Stories of the gold rush were popular, so it’s not surprising that Cobalt was considered a good subject for the New York stage. The Cobalt silver boom was like vaudeville in that it relied on the willingness of investors to accept the seemingly unbelievable proposition that a town in the isolated bush could produce a never-ending stream of wealth. By 1908, a second Cobalt stock boom was in full swing, drawing in new investors after the exodus of those who had so recently been stung in the Guggenheim debacle. A sardonic editorial in the Toronto Telegram compared the stock market machinations of the new mining promoters in Toronto to a vaudeville show:

The stirring melodrama the Boom in Cobalt is being revised for a short run. It was played here a couple of seasons ago to splendid business but owing to unforeseen circumstances the curtain was hurriedly rung down … [but is now] supported by several newcomers specially engaged for the occasion at enormously high price.
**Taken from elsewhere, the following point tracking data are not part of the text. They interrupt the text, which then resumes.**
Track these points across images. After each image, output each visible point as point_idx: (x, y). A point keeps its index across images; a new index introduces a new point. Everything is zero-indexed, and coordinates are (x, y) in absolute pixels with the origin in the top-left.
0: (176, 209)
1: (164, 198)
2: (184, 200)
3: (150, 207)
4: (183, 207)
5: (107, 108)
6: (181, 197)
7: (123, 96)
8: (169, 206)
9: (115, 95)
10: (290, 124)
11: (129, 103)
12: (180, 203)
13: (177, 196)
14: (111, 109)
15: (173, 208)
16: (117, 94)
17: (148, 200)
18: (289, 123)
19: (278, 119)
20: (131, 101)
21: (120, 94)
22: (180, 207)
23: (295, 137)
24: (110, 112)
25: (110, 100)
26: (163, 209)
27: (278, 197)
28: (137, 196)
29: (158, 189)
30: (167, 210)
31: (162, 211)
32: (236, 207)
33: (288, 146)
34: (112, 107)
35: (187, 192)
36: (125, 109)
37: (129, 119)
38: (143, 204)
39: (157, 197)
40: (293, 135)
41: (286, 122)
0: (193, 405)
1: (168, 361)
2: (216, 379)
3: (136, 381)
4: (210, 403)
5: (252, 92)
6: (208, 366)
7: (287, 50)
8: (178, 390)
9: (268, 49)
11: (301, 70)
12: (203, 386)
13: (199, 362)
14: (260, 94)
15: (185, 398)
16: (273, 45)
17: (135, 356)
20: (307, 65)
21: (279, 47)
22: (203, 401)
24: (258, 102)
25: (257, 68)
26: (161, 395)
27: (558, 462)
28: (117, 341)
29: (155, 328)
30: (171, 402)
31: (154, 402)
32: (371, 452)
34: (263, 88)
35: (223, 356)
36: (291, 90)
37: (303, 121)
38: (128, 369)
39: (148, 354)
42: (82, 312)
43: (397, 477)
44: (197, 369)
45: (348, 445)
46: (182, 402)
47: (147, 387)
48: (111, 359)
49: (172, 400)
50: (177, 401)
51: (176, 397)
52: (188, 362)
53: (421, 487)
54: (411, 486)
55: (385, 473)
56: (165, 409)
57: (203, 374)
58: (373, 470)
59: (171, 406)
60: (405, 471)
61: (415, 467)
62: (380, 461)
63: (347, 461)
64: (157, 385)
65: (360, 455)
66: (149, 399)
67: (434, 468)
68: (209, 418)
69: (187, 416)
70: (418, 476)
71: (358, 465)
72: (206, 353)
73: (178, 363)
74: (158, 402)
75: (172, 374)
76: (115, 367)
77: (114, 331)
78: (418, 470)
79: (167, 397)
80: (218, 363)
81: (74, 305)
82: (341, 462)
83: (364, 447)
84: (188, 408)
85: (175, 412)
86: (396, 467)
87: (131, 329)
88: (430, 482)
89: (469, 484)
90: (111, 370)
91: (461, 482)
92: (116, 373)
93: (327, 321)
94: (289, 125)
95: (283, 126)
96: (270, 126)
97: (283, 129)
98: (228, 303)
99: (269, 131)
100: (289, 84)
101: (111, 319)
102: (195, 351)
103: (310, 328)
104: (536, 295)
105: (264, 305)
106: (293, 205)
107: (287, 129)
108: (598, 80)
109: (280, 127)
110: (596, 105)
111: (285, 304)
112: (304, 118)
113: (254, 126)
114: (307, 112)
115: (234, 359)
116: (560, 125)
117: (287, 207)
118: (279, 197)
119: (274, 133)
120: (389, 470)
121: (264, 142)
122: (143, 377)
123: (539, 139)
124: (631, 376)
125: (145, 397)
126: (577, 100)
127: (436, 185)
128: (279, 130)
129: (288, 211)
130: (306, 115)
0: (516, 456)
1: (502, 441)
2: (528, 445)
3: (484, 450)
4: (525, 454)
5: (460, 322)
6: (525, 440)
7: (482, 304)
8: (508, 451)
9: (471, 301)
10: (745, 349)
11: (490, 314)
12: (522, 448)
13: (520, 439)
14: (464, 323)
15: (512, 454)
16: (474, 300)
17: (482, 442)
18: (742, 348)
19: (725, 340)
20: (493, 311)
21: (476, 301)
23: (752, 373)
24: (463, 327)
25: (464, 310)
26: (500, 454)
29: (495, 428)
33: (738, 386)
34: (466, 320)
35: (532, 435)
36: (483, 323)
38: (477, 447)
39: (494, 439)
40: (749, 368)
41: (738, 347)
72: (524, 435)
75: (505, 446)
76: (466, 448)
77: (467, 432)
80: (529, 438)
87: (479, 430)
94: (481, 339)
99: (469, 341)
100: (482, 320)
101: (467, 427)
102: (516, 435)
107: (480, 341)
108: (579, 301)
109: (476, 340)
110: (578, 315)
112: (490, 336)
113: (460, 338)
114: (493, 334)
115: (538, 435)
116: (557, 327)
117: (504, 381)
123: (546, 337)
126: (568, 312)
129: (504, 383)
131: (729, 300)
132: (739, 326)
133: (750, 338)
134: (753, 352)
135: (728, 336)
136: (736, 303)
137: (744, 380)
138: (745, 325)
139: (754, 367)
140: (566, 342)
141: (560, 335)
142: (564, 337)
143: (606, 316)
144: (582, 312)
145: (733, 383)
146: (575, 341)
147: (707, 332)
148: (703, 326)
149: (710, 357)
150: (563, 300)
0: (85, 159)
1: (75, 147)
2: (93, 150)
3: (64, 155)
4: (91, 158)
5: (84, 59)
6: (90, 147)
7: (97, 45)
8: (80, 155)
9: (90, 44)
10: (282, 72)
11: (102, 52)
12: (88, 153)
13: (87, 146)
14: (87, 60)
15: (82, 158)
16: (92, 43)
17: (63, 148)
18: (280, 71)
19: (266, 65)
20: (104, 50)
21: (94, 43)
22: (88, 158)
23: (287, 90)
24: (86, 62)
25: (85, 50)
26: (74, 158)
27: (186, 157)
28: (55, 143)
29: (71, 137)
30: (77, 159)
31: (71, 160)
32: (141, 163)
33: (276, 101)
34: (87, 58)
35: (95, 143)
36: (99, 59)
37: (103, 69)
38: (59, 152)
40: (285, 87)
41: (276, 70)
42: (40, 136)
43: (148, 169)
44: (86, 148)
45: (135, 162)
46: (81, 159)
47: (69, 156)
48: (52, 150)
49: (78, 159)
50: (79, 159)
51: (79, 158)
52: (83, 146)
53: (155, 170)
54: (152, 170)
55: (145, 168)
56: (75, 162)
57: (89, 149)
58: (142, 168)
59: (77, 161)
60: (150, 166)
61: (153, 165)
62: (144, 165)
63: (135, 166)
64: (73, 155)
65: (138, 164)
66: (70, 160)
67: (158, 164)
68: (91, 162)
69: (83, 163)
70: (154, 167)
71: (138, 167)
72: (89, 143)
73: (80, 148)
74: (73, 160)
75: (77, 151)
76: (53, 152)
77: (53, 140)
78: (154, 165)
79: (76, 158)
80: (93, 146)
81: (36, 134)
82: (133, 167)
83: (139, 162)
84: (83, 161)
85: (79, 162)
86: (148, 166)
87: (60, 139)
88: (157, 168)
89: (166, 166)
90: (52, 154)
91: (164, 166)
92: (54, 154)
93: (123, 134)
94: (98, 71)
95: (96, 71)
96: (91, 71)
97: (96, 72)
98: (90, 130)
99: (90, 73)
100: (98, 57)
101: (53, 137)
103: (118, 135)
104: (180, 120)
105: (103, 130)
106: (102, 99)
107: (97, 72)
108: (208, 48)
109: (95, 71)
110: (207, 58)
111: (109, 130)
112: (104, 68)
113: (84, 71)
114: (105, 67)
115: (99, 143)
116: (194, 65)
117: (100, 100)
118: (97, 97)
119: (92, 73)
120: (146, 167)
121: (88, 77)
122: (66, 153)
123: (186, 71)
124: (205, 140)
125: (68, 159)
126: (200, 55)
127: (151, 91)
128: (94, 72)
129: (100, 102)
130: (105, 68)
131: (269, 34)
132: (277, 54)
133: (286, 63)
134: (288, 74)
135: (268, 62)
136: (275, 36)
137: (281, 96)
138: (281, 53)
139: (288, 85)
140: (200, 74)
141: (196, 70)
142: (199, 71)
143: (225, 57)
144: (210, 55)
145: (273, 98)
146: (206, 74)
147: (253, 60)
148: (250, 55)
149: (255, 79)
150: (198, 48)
In fact, the salaries paid to all concerned in this melodrama from starts to scene shifters is so extravagant that the only hope there can be for a prolonged run is to find an audience composed of infatuated millionaires.4

But more than that, Cobalt was a place where life itself appeared at times as if it were part of a larger vaudeville extravaganza. Photographs of the downtown give the impression of a half-finished stage set, something slapped together to present an image of sophistication, wealth, and promise.

The North American vaudeville circuit was almost as gruelling for the performers as unearthing silver was for the hardrock miners of Cobalt.